▸ **Problem**
Copy out each line below that has the word "axis" in it.

▸ **Records for processing**
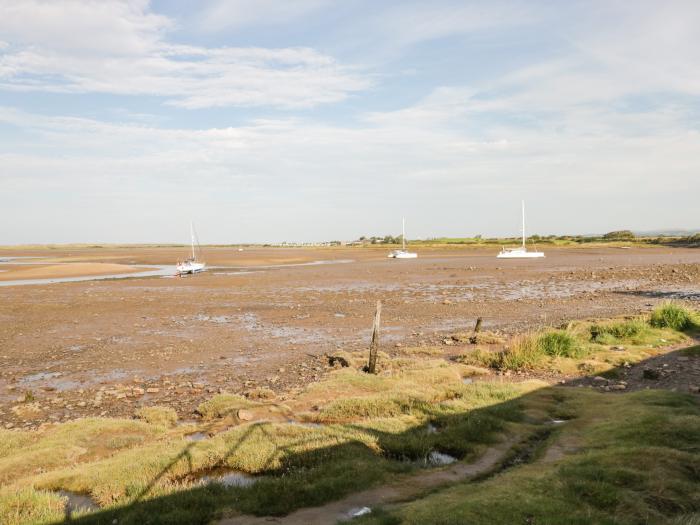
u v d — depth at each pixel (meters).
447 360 18.56
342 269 71.12
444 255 113.19
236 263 91.31
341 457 9.72
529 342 18.09
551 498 7.07
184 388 15.66
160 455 10.02
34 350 22.11
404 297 38.31
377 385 14.73
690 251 106.25
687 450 8.77
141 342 23.25
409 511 6.97
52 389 16.12
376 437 10.70
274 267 78.56
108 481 9.08
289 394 14.71
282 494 8.15
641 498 7.09
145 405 14.23
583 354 17.78
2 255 155.50
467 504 6.97
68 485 9.15
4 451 10.87
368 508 7.63
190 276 61.81
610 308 29.73
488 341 21.23
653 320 22.38
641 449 8.62
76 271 72.25
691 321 21.73
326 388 14.62
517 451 9.88
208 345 22.27
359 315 29.89
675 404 11.52
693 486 7.39
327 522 7.30
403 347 20.86
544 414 11.97
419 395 13.52
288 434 11.15
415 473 8.92
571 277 51.78
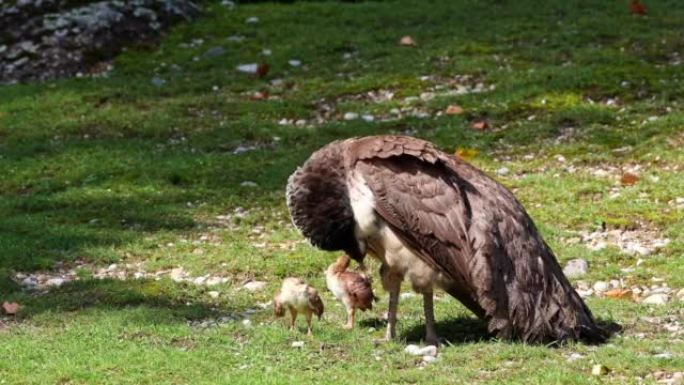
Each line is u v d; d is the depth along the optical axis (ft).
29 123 79.15
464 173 42.60
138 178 68.03
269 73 86.74
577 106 74.90
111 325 45.96
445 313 47.29
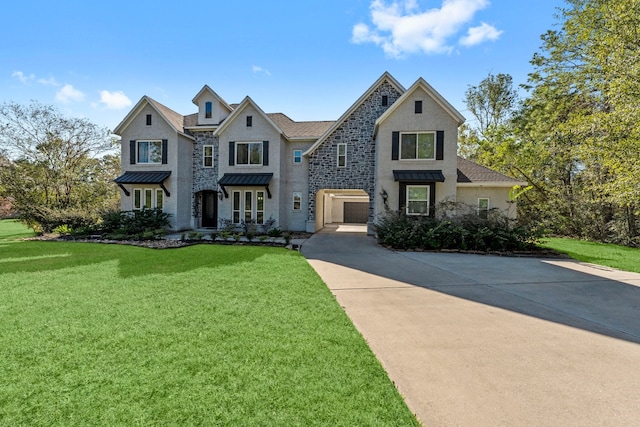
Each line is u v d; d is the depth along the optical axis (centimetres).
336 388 294
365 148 1933
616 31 1345
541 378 321
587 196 1877
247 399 275
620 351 387
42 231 1773
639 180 1243
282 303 547
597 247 1458
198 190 2125
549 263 1003
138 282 679
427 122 1645
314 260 1014
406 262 989
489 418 258
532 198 2300
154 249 1202
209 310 506
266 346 379
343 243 1476
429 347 390
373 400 277
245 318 472
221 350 367
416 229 1308
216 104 2105
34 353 354
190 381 301
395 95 1909
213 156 2116
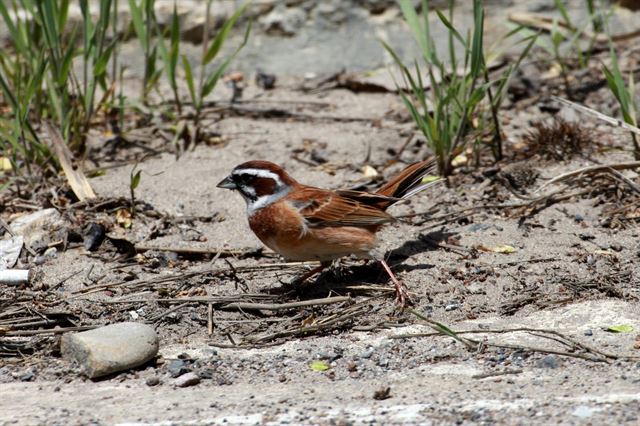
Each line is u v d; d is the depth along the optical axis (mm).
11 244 11641
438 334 9641
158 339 9469
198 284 10891
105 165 13773
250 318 10289
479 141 13273
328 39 17188
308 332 9867
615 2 17125
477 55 12547
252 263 11406
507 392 8250
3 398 8594
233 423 7797
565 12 15672
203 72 14445
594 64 16109
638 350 9070
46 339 9750
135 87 16188
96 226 11836
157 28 14453
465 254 11320
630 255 11102
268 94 16203
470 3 16984
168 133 14641
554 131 13570
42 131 14414
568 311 10000
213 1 16953
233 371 9133
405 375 8836
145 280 10945
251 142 14469
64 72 13336
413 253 11445
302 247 10422
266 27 17141
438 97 13219
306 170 13648
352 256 11461
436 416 7781
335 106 15773
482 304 10297
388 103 15797
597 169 11953
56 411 8195
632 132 12117
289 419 7836
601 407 7801
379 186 13141
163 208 12594
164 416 7996
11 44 16438
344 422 7730
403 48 16953
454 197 12711
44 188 12906
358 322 10062
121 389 8750
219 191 13055
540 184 12836
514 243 11516
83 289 10734
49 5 13297
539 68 16188
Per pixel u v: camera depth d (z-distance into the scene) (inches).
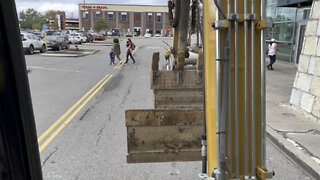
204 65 102.5
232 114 96.3
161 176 192.5
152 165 207.6
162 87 190.2
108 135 265.7
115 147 238.1
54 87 503.2
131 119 139.8
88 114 335.0
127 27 4293.8
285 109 353.4
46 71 700.7
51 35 1417.3
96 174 194.2
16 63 49.0
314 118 310.2
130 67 812.6
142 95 442.6
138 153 142.1
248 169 99.5
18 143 51.1
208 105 99.2
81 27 4279.0
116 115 331.3
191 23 196.4
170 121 141.3
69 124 297.4
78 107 366.6
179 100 191.0
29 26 3996.1
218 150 95.9
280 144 245.0
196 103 191.6
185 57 205.5
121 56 1171.3
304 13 706.8
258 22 93.5
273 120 308.8
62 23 4333.2
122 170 199.8
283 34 808.3
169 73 189.5
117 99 413.4
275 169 204.8
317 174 191.6
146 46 1819.6
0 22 47.1
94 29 3843.5
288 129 279.6
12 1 48.1
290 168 207.0
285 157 225.9
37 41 1165.1
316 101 310.3
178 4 200.1
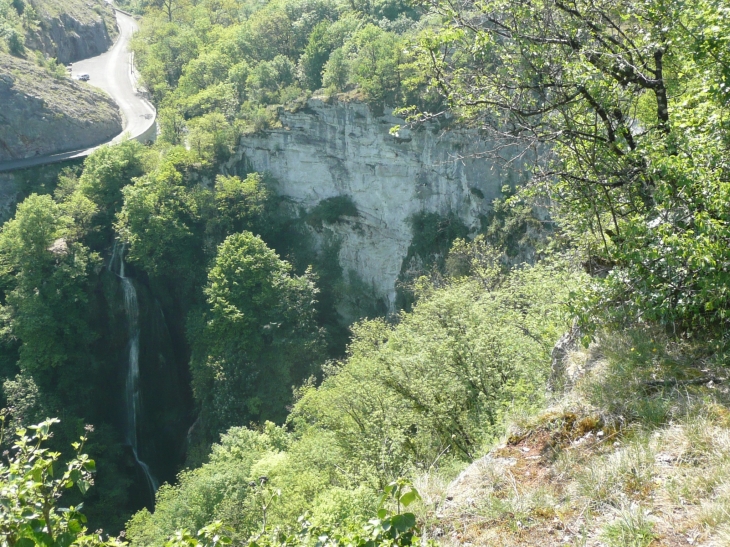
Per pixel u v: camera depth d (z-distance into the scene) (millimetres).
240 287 46094
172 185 54750
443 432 15953
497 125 11500
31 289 47719
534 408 9781
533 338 16000
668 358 8469
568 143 10664
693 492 6062
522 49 10375
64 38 98938
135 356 51750
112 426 47500
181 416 51750
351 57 55375
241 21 93062
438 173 48812
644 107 13180
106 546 5855
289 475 21297
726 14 8336
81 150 69312
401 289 51188
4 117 65188
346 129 53156
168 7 105875
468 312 20000
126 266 53406
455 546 6414
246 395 44125
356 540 5680
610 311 9461
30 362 44656
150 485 48062
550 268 18953
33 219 47281
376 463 16438
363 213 55219
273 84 64062
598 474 6684
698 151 8664
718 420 6879
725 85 8648
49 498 5375
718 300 8070
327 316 55094
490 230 43438
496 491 7117
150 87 86688
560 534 6160
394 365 18828
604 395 8102
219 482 26031
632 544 5598
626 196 10734
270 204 57531
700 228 7848
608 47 10633
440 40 10898
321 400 26172
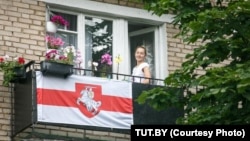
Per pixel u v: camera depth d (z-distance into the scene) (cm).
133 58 2400
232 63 1848
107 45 2348
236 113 1786
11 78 2106
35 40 2220
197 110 1839
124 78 2333
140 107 2206
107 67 2319
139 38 2433
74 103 2127
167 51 2405
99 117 2155
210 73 1794
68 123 2109
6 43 2181
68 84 2128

▸ **Task solution**
Each line is u v d; d is the depth along the optical axis (ft).
Each line is u v d; d is the depth along the optical axis (centimetres).
Each line is u v d; d is the depth along the optical axis (mm).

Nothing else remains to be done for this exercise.